━━ EXTRACTED INFORMATION
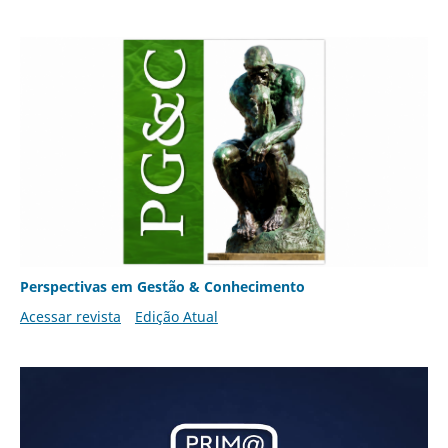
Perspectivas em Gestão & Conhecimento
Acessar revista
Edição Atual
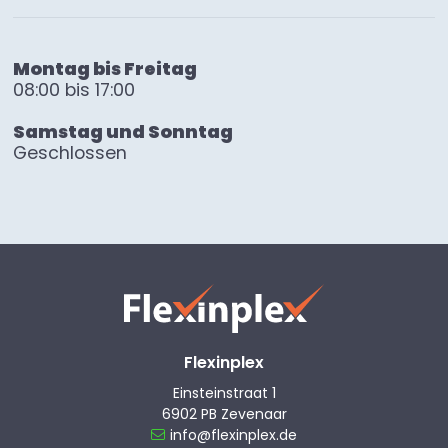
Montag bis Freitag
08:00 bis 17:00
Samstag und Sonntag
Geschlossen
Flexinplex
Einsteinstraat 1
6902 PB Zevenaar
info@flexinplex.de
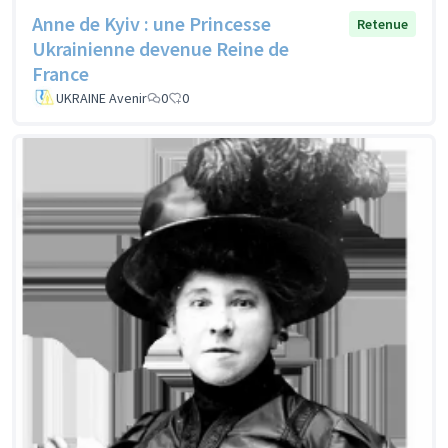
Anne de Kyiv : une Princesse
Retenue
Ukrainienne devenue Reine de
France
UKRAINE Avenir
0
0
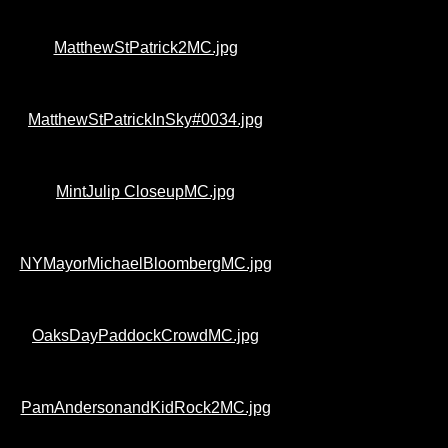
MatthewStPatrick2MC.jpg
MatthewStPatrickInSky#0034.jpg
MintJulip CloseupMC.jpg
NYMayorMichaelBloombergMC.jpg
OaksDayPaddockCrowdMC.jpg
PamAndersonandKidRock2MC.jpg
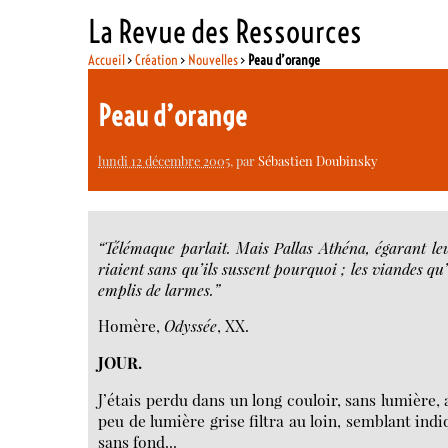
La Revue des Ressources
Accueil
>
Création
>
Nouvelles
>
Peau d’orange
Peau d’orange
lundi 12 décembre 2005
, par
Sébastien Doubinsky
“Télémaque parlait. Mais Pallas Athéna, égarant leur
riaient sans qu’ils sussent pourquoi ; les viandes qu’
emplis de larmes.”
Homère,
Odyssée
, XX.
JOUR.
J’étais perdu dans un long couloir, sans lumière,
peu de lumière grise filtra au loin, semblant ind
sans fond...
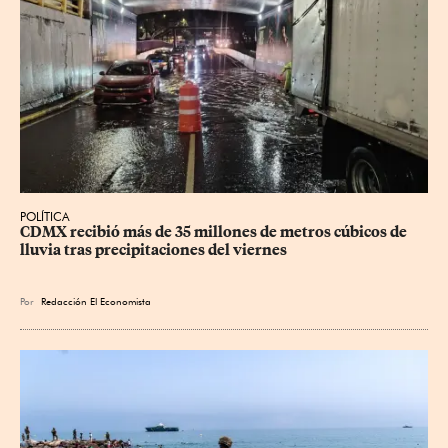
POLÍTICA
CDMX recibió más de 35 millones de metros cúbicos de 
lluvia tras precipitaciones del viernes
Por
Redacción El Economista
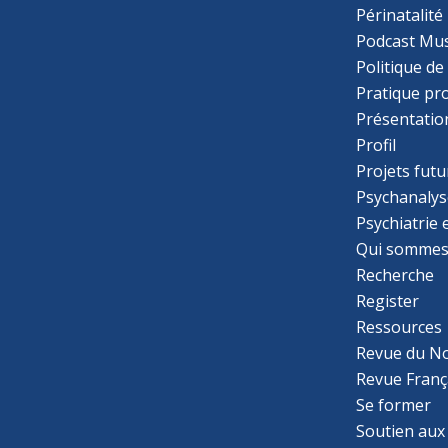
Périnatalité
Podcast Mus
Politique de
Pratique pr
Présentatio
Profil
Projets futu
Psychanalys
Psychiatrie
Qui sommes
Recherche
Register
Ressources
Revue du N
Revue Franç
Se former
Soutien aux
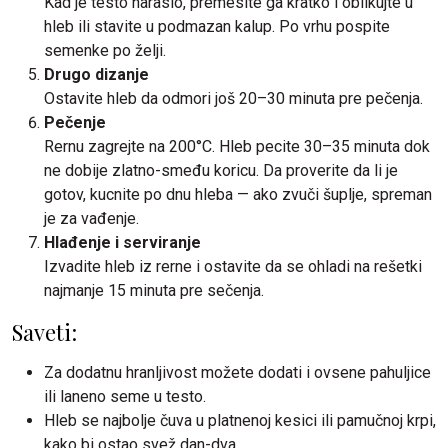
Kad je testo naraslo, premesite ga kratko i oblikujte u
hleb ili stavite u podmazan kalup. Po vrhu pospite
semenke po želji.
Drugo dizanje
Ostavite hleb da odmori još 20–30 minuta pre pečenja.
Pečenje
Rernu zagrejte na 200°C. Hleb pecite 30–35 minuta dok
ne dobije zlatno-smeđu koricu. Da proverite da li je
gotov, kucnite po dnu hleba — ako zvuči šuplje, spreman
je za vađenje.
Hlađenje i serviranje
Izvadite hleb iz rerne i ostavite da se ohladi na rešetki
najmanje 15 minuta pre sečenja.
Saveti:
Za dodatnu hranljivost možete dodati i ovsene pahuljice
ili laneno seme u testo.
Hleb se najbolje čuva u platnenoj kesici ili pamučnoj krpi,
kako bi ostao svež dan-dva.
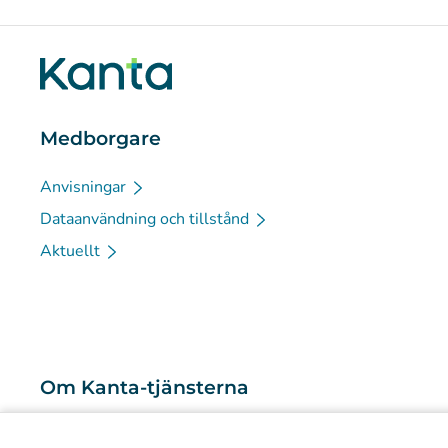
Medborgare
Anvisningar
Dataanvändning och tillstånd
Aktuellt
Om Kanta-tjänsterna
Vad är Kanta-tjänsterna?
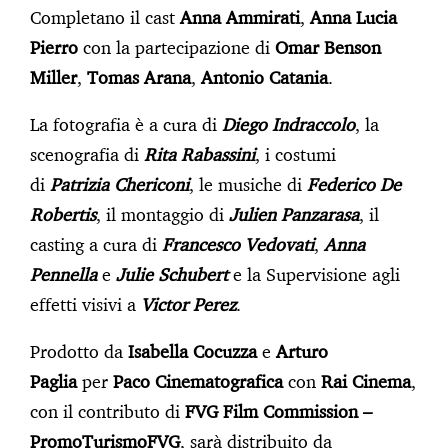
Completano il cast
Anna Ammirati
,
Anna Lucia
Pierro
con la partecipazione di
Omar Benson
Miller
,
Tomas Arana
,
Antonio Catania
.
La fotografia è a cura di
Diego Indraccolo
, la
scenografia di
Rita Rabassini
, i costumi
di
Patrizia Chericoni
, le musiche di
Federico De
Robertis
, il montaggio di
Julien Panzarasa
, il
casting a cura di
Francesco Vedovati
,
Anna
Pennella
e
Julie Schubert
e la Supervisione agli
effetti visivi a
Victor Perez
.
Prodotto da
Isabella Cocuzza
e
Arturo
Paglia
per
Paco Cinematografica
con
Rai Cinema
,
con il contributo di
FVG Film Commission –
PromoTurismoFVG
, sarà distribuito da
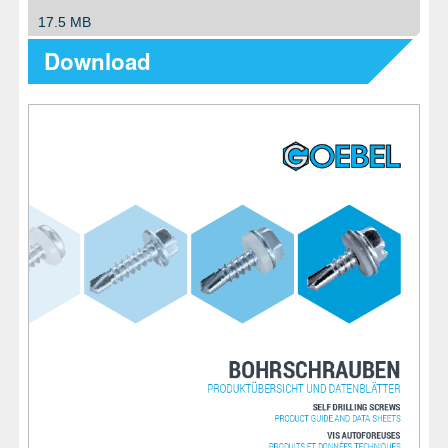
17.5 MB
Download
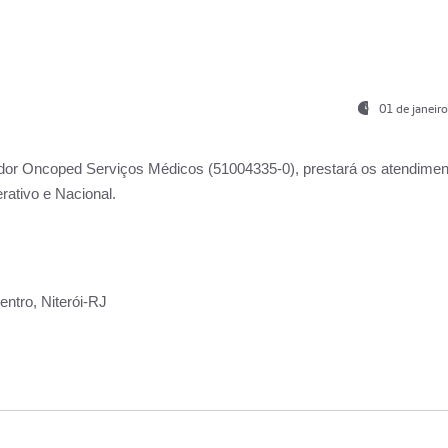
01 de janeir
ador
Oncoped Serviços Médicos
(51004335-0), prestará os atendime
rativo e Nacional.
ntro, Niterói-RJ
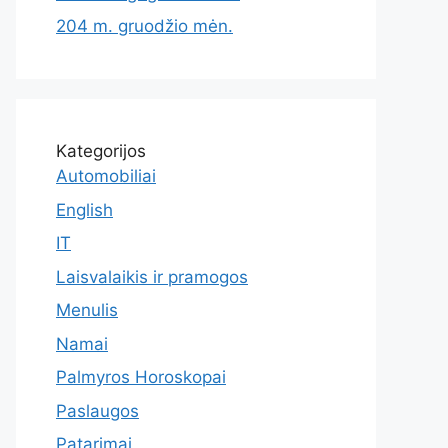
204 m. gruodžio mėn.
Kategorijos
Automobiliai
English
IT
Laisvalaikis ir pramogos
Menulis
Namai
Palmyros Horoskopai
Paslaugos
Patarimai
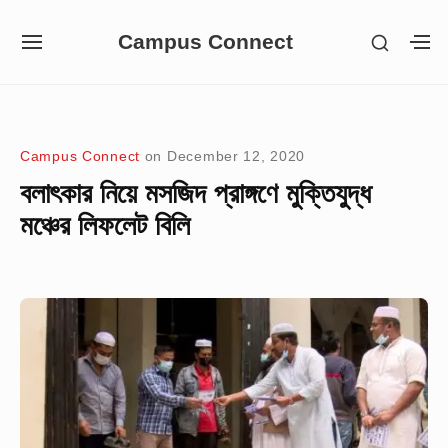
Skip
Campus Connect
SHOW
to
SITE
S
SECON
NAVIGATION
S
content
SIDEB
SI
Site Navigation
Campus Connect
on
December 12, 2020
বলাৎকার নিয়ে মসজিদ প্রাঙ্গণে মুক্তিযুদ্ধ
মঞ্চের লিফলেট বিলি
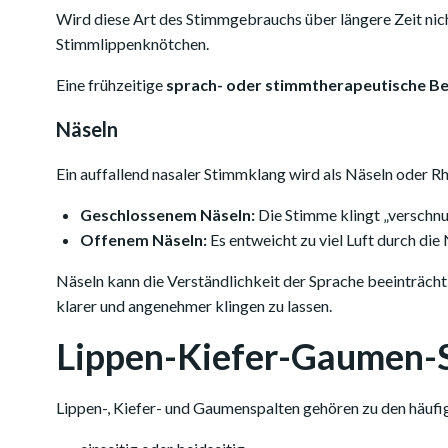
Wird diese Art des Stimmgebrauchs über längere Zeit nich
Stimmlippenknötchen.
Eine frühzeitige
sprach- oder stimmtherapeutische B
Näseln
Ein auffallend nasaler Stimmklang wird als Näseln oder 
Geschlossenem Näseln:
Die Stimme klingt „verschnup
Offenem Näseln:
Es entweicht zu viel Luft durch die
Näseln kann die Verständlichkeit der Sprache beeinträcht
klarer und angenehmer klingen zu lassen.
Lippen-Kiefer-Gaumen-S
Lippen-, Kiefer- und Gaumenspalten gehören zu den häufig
━━━━
- **THE PROBLEM**
Beginning at the line that has "Federico De" and ending at the line that has "Wird diese Art", restate the listing above word for word, pictures left out.

- **OUTPUT FOR THIS EXERCISE**
Federico De
Robertis
, il montaggio di
Julien Panzarasa
, il
casting a cura di
Francesco Vedovati
,
Anna
Pennella
e
Julie Schubert
e la Supervisione agli
effetti visivi a
Victor Perez
.
Prodotto da
Isabella Cocuzza
e
Arturo
Paglia
per
Paco Cinematografica
con
Rai Cinema
,
con il contributo di
FVG Film Commission –
PromoTurismoFVG
, sarà distribuito da
17.5 MB
Download
01 de janeir
ador
Oncoped Serviços Médicos
(51004335-0), prestará os atendime
rativo e Nacional.
ntro, Niterói-RJ
204 m. gruodžio mėn.
Kategorijos
Automobiliai
English
IT
Laisvalaikis ir pramogos
Menulis
Namai
Palmyros Horoskopai
Paslaugos
Patarimai
Skip
Campus Connect
SHOW
to
SITE
S
SECON
NAVIGATION
S
content
SIDEB
SI
Site Navigation
Campus Connect
on
December 12, 2020
বলাৎকার নিয়ে মসজিদ প্রাঙ্গণে মুক্তিযুদ্ধ
মঞ্চের লিফলেট বিলি
Wird diese Art des Stimmgebrauchs über längere Zeit nich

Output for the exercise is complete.